To perform machine learning you need three things

  1. Input data points - These are what you will give your system to learn from. E.x. Images of houses with different types of roofs.
  2. Examples of expected output - This is what your system will try to predict from the data. E.x. What type of roof each input image has in words.
  3. A way to measure whether the algorithm is doing a good job - This criteria will be used to iteratively improve the system (this is the learning). As you run the system each time it will try to optimize its output to improve this measure.

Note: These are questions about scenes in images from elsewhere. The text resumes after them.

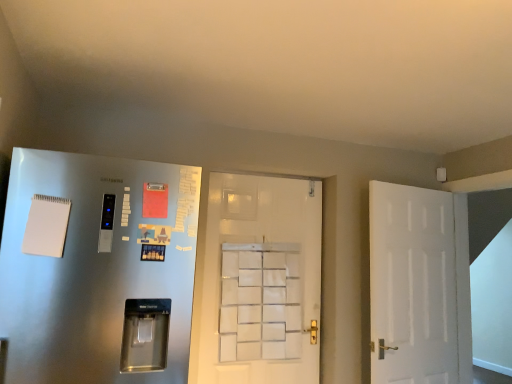
Measure the distance between white matte door at right, marked as the 1th door in a right-to-left arrangement, and camera.

white matte door at right, marked as the 1th door in a right-to-left arrangement, and camera are 8.15 feet apart from each other.

What do you see at coordinates (258, 282) in the screenshot? This screenshot has width=512, height=384. I see `white matte door at center, which is counted as the 2th door, starting from the left` at bounding box center [258, 282].

Identify the location of satin silver refrigerator at left, which ranks as the third door in right-to-left order. (95, 266).

Starting from the satin silver refrigerator at left, which ranks as the third door in right-to-left order, which door is the 2nd one to the right? Please provide its 2D coordinates.

[(418, 285)]

Between satin silver refrigerator at left, arranged as the first door when viewed from the left, and white matte door at right, the 3th door when ordered from left to right, which one has larger width?

satin silver refrigerator at left, arranged as the first door when viewed from the left.

Is the surface of satin silver refrigerator at left, which ranks as the third door in right-to-left order, in direct contact with white matte door at right, marked as the 1th door in a right-to-left arrangement?

satin silver refrigerator at left, which ranks as the third door in right-to-left order, is not next to white matte door at right, marked as the 1th door in a right-to-left arrangement, and they're not touching.

Which of these two, satin silver refrigerator at left, which ranks as the third door in right-to-left order, or white matte door at right, the 3th door when ordered from left to right, is smaller?

Smaller between the two is white matte door at right, the 3th door when ordered from left to right.

Can white matte door at center, marked as the second door in a right-to-left arrangement, be found inside white matte door at right, marked as the 1th door in a right-to-left arrangement?

No, white matte door at center, marked as the second door in a right-to-left arrangement, is not surrounded by white matte door at right, marked as the 1th door in a right-to-left arrangement.

Can you see white matte door at right, marked as the 1th door in a right-to-left arrangement, touching white matte door at center, marked as the second door in a right-to-left arrangement?

white matte door at right, marked as the 1th door in a right-to-left arrangement, and white matte door at center, marked as the second door in a right-to-left arrangement, are clearly separated.

From a real-world perspective, between white matte door at right, marked as the 1th door in a right-to-left arrangement, and white matte door at center, marked as the second door in a right-to-left arrangement, who is vertically lower?

white matte door at right, marked as the 1th door in a right-to-left arrangement, is physically lower.

From the image's perspective, is white matte door at right, the 3th door when ordered from left to right, below white matte door at center, which is counted as the 2th door, starting from the left?

Indeed, from the image's perspective, white matte door at right, the 3th door when ordered from left to right, is shown beneath white matte door at center, which is counted as the 2th door, starting from the left.

Considering the relative sizes of satin silver refrigerator at left, which ranks as the third door in right-to-left order, and white matte door at center, marked as the second door in a right-to-left arrangement, in the image provided, is satin silver refrigerator at left, which ranks as the third door in right-to-left order, smaller than white matte door at center, marked as the second door in a right-to-left arrangement,?

Incorrect, satin silver refrigerator at left, which ranks as the third door in right-to-left order, is not smaller in size than white matte door at center, marked as the second door in a right-to-left arrangement.

You are a GUI agent. You are given a task and a screenshot of the screen. Output one action in this format:
    pyautogui.click(x=<x>, y=<y>)
    Task: Click on the 2nd door in front of the white matte door at center, marked as the second door in a right-to-left arrangement
    
    Given the screenshot: What is the action you would take?
    pyautogui.click(x=95, y=266)

From the image's perspective, is satin silver refrigerator at left, which ranks as the third door in right-to-left order, beneath white matte door at center, which is counted as the 2th door, starting from the left?

No.

Between satin silver refrigerator at left, arranged as the first door when viewed from the left, and white matte door at center, which is counted as the 2th door, starting from the left, which one is positioned behind?

white matte door at center, which is counted as the 2th door, starting from the left.

Is white matte door at right, the 3th door when ordered from left to right, positioned with its back to satin silver refrigerator at left, which ranks as the third door in right-to-left order?

No, white matte door at right, the 3th door when ordered from left to right,'s orientation is not away from satin silver refrigerator at left, which ranks as the third door in right-to-left order.

I want to click on door below the white matte door at right, marked as the 1th door in a right-to-left arrangement (from a real-world perspective), so click(x=95, y=266).

From a real-world perspective, is white matte door at right, the 3th door when ordered from left to right, beneath satin silver refrigerator at left, arranged as the first door when viewed from the left?

No, from a real-world perspective, white matte door at right, the 3th door when ordered from left to right, is not below satin silver refrigerator at left, arranged as the first door when viewed from the left.

Considering the sizes of white matte door at right, the 3th door when ordered from left to right, and satin silver refrigerator at left, arranged as the first door when viewed from the left, in the image, is white matte door at right, the 3th door when ordered from left to right, wider or thinner than satin silver refrigerator at left, arranged as the first door when viewed from the left,?

Considering their sizes, white matte door at right, the 3th door when ordered from left to right, looks slimmer than satin silver refrigerator at left, arranged as the first door when viewed from the left.

Where is `door that is the 1st one below the white matte door at center, which is counted as the 2th door, starting from the left (from a real-world perspective)`? This screenshot has width=512, height=384. door that is the 1st one below the white matte door at center, which is counted as the 2th door, starting from the left (from a real-world perspective) is located at coordinates (418, 285).

Considering the sizes of objects white matte door at center, marked as the second door in a right-to-left arrangement, and white matte door at right, marked as the 1th door in a right-to-left arrangement, in the image provided, who is wider, white matte door at center, marked as the second door in a right-to-left arrangement, or white matte door at right, marked as the 1th door in a right-to-left arrangement,?

With larger width is white matte door at right, marked as the 1th door in a right-to-left arrangement.

Can you confirm if white matte door at center, which is counted as the 2th door, starting from the left, is positioned to the left of white matte door at right, the 3th door when ordered from left to right?

Yes.

Is white matte door at center, which is counted as the 2th door, starting from the left, closer to the viewer compared to white matte door at right, marked as the 1th door in a right-to-left arrangement?

That is False.

Considering the relative sizes of white matte door at center, which is counted as the 2th door, starting from the left, and satin silver refrigerator at left, which ranks as the third door in right-to-left order, in the image provided, is white matte door at center, which is counted as the 2th door, starting from the left, shorter than satin silver refrigerator at left, which ranks as the third door in right-to-left order,?

In fact, white matte door at center, which is counted as the 2th door, starting from the left, may be taller than satin silver refrigerator at left, which ranks as the third door in right-to-left order.

Is satin silver refrigerator at left, which ranks as the third door in right-to-left order, located within white matte door at center, which is counted as the 2th door, starting from the left?

No, satin silver refrigerator at left, which ranks as the third door in right-to-left order, is not a part of white matte door at center, which is counted as the 2th door, starting from the left.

Deep learning is a further subset of machine learning. The deep comes from the amount of processing steps the system takes to go from input to output. These steps are often very simple individually, but combined can perform very well. One popular implementation of deep learning is neural networks.

Deep Learning or Nah?

Deep learning may be powerful, but it is not the only machine learning method. It is important that you choose the right method to solve your particular problem.

Probabilistic Modeling

The application of statistical principles to data analysis. Some examples include the Naive Bayes algorithms (using principles of Bayesian Statistics) and logistic regression (a simple approach often used to explore a classification task).

Kernel Methods

We’ll start with an example. A support vector machine (SVM) maps your data to a representation in a new high-dimensional space where a line (or plane/hyperplane) can be drawn in between the classes. Once this boundary is found (and often optimized), you can classify new data by simply checking which side of the boundary it is on. This group of classification algorithms are characterized by their use of the kernel trick. They classify by computing the distance between the pairs of points (in the new, output space) in your data rather than computing the coordinates of the points themselves. This is done by a kernel function that finds the distance between your data in the original space and in the new space.

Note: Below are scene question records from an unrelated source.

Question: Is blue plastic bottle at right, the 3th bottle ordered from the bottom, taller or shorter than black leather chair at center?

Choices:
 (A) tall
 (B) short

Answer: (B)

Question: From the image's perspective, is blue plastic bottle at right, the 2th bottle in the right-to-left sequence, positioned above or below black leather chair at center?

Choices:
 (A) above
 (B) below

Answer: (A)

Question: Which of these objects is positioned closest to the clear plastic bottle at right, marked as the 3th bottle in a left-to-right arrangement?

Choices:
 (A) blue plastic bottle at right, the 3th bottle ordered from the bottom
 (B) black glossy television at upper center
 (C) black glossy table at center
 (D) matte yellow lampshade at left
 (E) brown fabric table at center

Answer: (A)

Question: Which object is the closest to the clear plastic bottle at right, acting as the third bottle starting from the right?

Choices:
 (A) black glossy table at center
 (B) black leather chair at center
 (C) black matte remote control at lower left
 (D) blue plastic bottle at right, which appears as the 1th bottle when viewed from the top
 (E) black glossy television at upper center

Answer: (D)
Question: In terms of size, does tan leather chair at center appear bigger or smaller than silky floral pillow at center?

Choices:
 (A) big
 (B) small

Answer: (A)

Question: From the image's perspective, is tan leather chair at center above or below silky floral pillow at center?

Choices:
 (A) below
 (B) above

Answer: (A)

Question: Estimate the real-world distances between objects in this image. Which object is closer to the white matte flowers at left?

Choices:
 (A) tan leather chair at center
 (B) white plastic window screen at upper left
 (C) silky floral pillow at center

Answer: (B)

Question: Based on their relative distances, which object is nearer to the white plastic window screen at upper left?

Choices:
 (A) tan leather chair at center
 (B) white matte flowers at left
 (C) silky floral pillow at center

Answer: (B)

Unfortunately kernel methods do not scale well to large data sets.

Trees and Gradient Boosting

Decisions trees are a simple classification algorithm built much like a flow chart. Many simple questions are asked about a data point until a decision can be made and it is classified. To build on this, random forests and gradient boosting use many weak or simple models (such as many small decision trees) and ensemble (combine) the results to make an overall stronger prediction.

Deep Learning

A major benefit to deep learning that is absent in the other methods is that it automated feature engineering. It can find hidden relationships in the data that go unfound even by ensembling other methods. This is because other methods are greedy, they try to optimize performance individually; while combining them may improve performance, it has diminishing returns. Deep learning creates relationships layer-by-layer which are updated as the network optimizes.